In Bad Taste

'Sugar and Spice' has nothing nice.

It's hard to believe that someone could go wrong making a movie about felonious, pregnant cheerleaders, but against all odds New Line Cinema did so with Sugar and Spice.

Basically, Sugar and Spice is cheerleader porn. We see the cheerleaders flouncing about in their midriff-baring uniforms, we see them getting it on with their boyfriends, we see them sharing a box of tampons. All great stuff for the audience of young boys and raincoat-wearing, middle-aged men I'm sure the movie was meant to attract.

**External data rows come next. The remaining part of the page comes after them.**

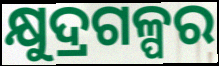
କ୍ଷୁଦ୍ରଗଳ୍ପର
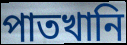
পাতখানি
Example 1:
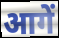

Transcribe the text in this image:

आगें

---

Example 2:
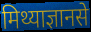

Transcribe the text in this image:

मिथ्याज्ञानसे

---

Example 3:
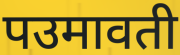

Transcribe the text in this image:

पउमावती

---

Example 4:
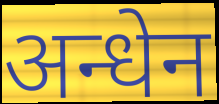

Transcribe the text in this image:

अन्धेन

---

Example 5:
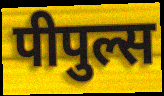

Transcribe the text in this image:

पीपुल्स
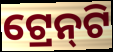
ଟ୍ରେନ୍‌ଟି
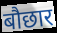
बौछार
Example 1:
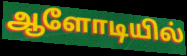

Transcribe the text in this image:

ஆளோடியில்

Sadly, as with so many films in this post-Lieberman age, all of this has to fit into the ubiquitous PG-13 rating. That kind of thing can really ruin the commercial chances of a film like Sugar and Spice, i.e. a film with no script, no plot, and acting that would be laughed off a high-school stage. A film like that really cries out for bare breasts, but thanks to our ever-vigilant congressmen and their urge to find meaningless issues to distract us from the fact that the planet is warming at an alarming rate and the ozone layer is rapidly vanishing, we can no longer expect nudity in every film aimed at pre-teens.

Thus, there's the need for a story. On paper, this one sounds kind of promising: The head cheerleader gets pregnant, and her mentally diminished, high-school quarterback husband (James Marsden, who was much more believable as the super-powered mutant leader in X-Men) is unable to financially support her. Since babies are expensive, she decides to persuade the best of her cheerleaders to help her rob a bank.

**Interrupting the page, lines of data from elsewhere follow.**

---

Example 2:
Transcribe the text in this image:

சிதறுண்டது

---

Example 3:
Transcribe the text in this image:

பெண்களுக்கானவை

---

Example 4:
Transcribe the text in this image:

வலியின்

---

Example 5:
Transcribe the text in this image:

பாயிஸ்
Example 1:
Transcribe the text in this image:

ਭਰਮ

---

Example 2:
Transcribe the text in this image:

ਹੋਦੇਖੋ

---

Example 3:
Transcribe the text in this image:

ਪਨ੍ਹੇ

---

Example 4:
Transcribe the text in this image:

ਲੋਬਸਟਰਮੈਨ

This high-concept idea screams out for a series of scenes wherein cheerleading routines are combined with gunplay and getaways. Oddly, only one such scene occurs in this tremendously long 83-minute film.

Much of that 83 minutes is spent on the jealous rantings of B-squad cheerleader Lisa Janusch (Marla Sokoloff, who's shockingly atrocious here, in sharp contrast to her work on television, where she's usually excellent). It seems Lisa is in the position to rat the squad out to the cops, and the story is told from the perspective of her interrogation room interview. This is a cute concept that takes well over two minutes to become annoying.

Meanwhile, the film keeps flashing back to the plotting cheerleaders as they huddle together in PG-13 lingerie and engage in PG-13 sex talk while preparing to perpetrate some PG-13 violence.

In order to get the guns necessary to pull this off, they're forced to accept ugly-duckling Fern into their squad. You know, it's one of those guns-for-ugly-girls deals that were so popular in the Reagan era. Of course, Fern is ugly in that special Hollywood way: She's played by a stunningly beautiful fashion model who's made to look like she's having a bad hair day.

As the white-trashiest member of the squad, Fern completes the set of stereotypes needed for a full complement of cheerleaders. There's the religious virgin, the slutty girl, the rebel girl, the beautiful and poised girl and, I don't know, some other girl who spends a lot of time bending over. They're kind of the modern, kinderporn equivalent of the rag-tag squad of soldiers who single-handedly win the battle in one of those stock WWII films. I guess with the great wars behind us, and nothing but environmental disaster ahead, we take our heroes where we can find them, and then remove any clothing that's covering their belly buttons.

Among the actors wasted on this atrocity is Mena Suvari, who gave such a dazzling performance in last year's American Beauty that one would think she was poised for at least mediocrity. If this film is any indication, that's going to be a high mark for her to hit.

In what one hopes is not an example of real-life foreshadowing, her mother is played by Sean Young, one of the few actresses ever to successfully make the leap from starring roles in A-list movies to "starring" roles in direct-to-video erotic thrillers. Sean Young's appearance here kind of sums up the whole film, in that she makes it clear by her campy performance that she's slumming by appearing in this film. Of course, "slumming" is not something that's all that easy to do for an actress who appears in direct-to-video erotica, but I guess the only step down from there is fake cheerleader porn.